[Stored items from a collection]
####################
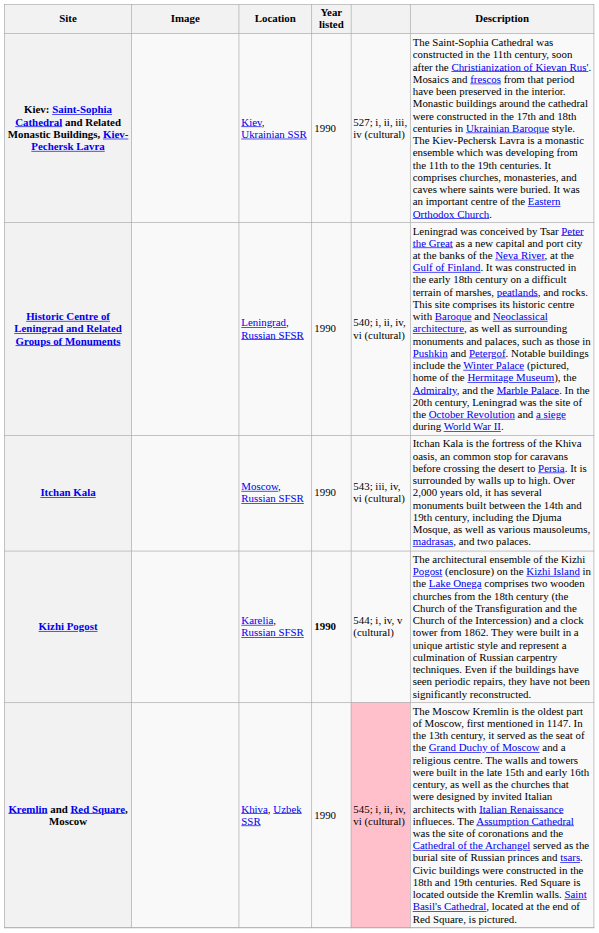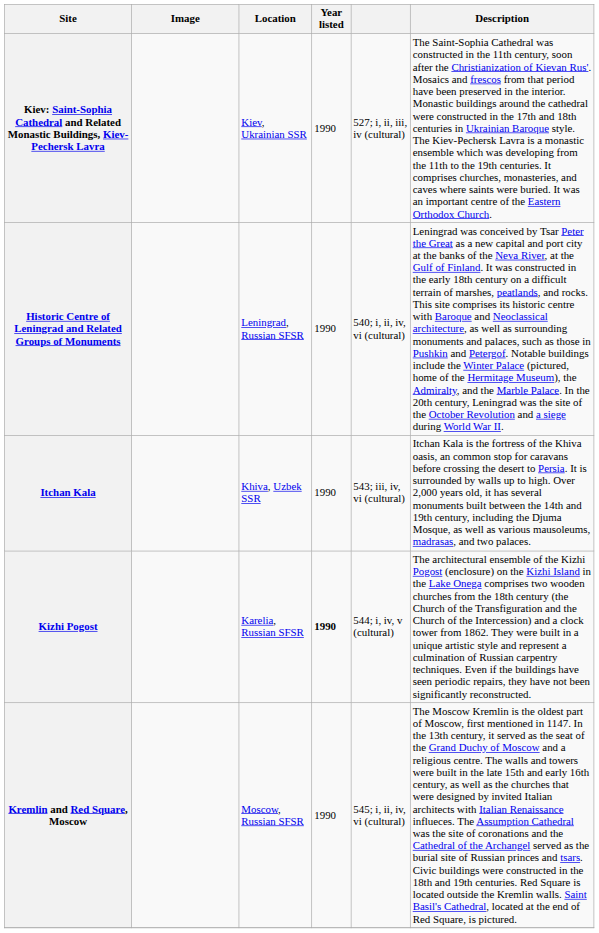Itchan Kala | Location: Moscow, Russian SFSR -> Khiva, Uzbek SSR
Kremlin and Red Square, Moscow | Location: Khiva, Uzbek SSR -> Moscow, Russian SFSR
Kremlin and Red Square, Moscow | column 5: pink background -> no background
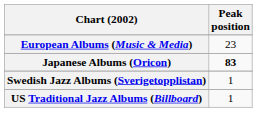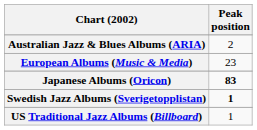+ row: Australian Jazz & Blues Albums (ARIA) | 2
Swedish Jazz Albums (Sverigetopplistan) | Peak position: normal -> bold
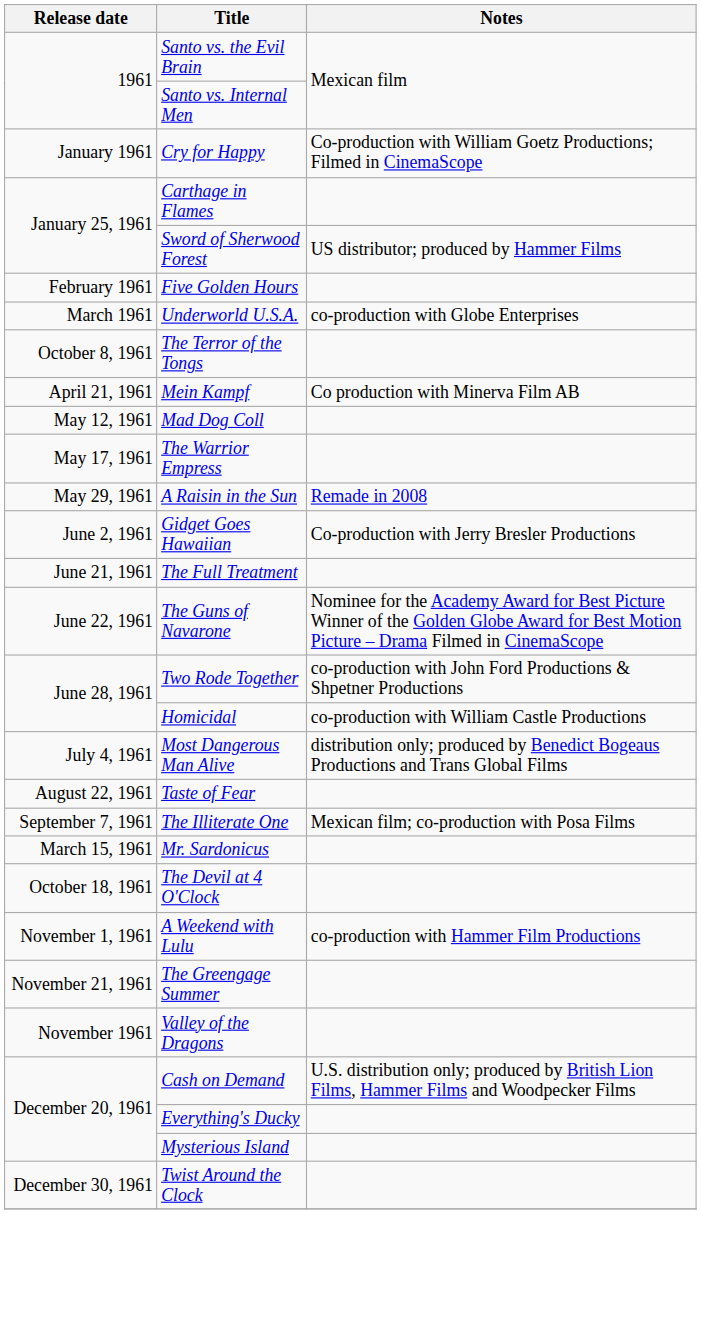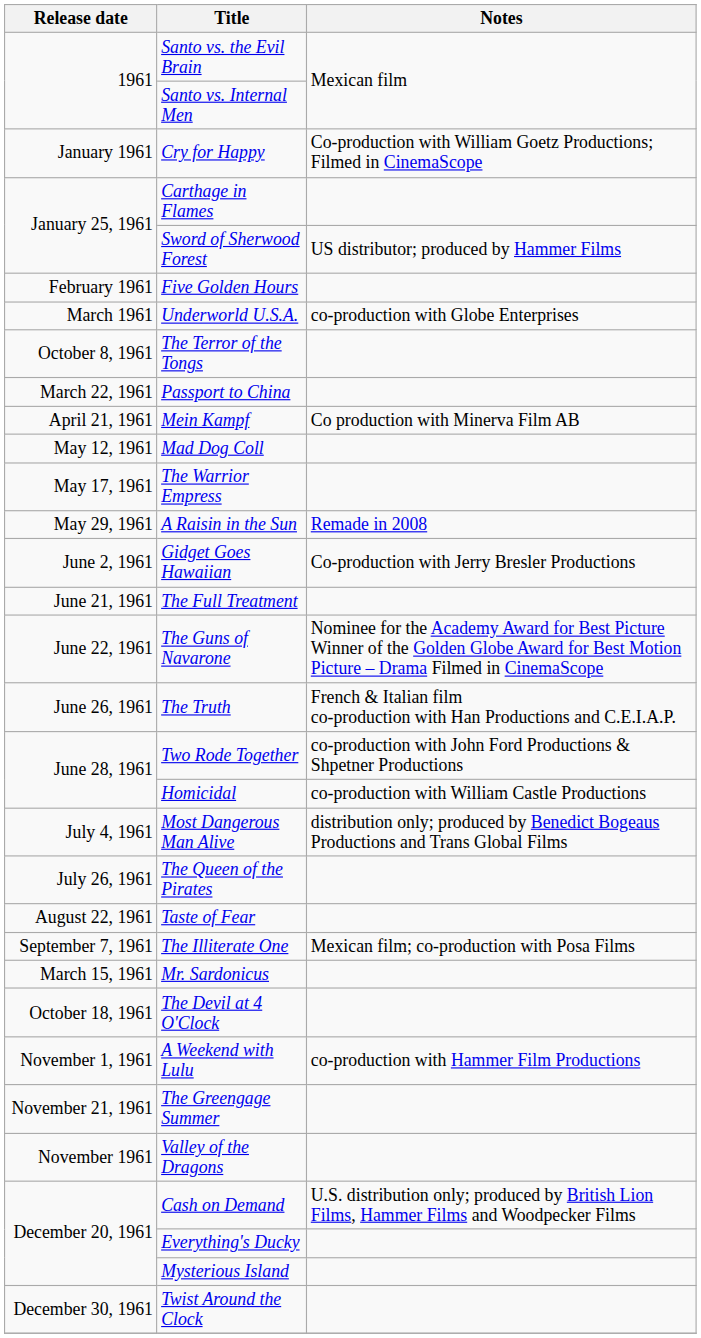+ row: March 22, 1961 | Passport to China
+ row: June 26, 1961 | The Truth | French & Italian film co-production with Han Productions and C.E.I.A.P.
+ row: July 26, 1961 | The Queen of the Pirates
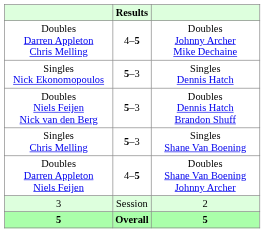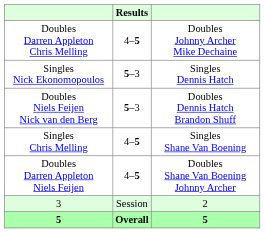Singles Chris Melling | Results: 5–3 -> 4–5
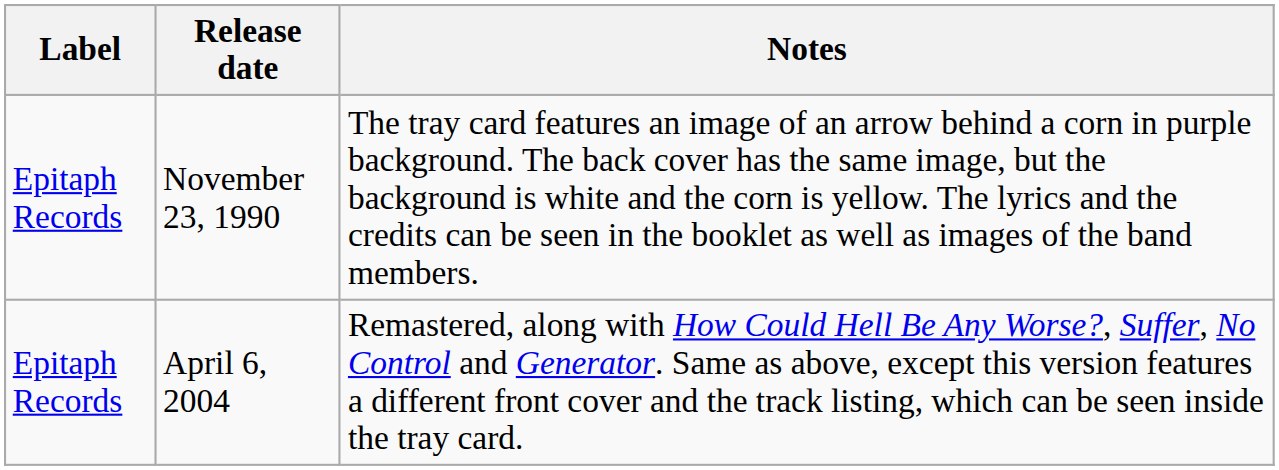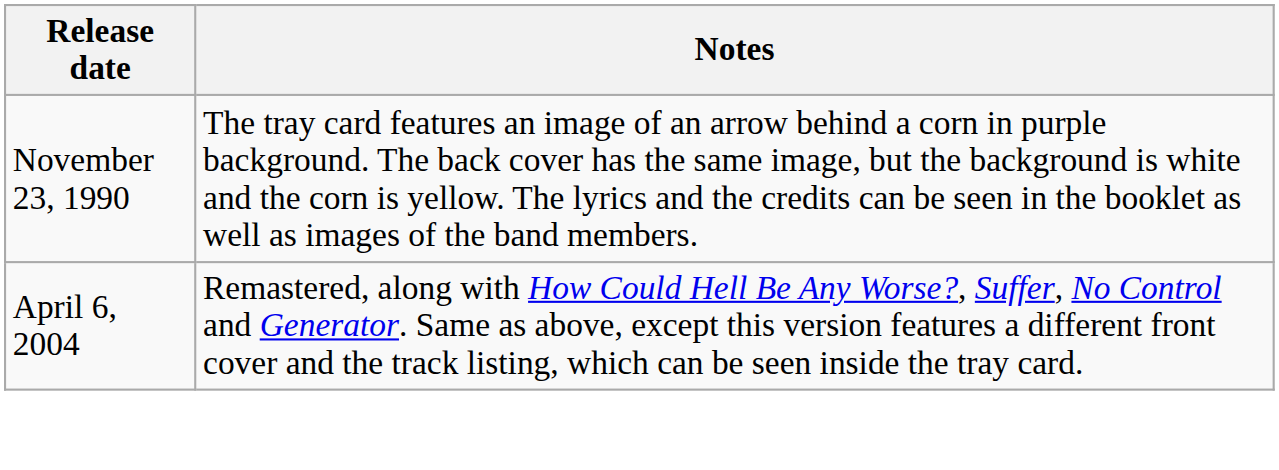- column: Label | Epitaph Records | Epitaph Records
####################
→ Directive
Output every line of the data above verbatim, omitting the pictures.

→ Solution
Itchan Kala | Location: Moscow, Russian SFSR -> Khiva, Uzbek SSR
Kremlin and Red Square, Moscow | Location: Khiva, Uzbek SSR -> Moscow, Russian SFSR
Kremlin and Red Square, Moscow | column 5: pink background -> no background
+ row: Australian Jazz & Blues Albums (ARIA) | 2
Swedish Jazz Albums (Sverigetopplistan) | Peak position: normal -> bold
+ row: March 22, 1961 | Passport to China
+ row: June 26, 1961 | The Truth | French & Italian film co-production with Han Productions and C.E.I.A.P.
+ row: July 26, 1961 | The Queen of the Pirates
Singles Chris Melling | Results: 5–3 -> 4–5
- column: Label | Epitaph Records | Epitaph Records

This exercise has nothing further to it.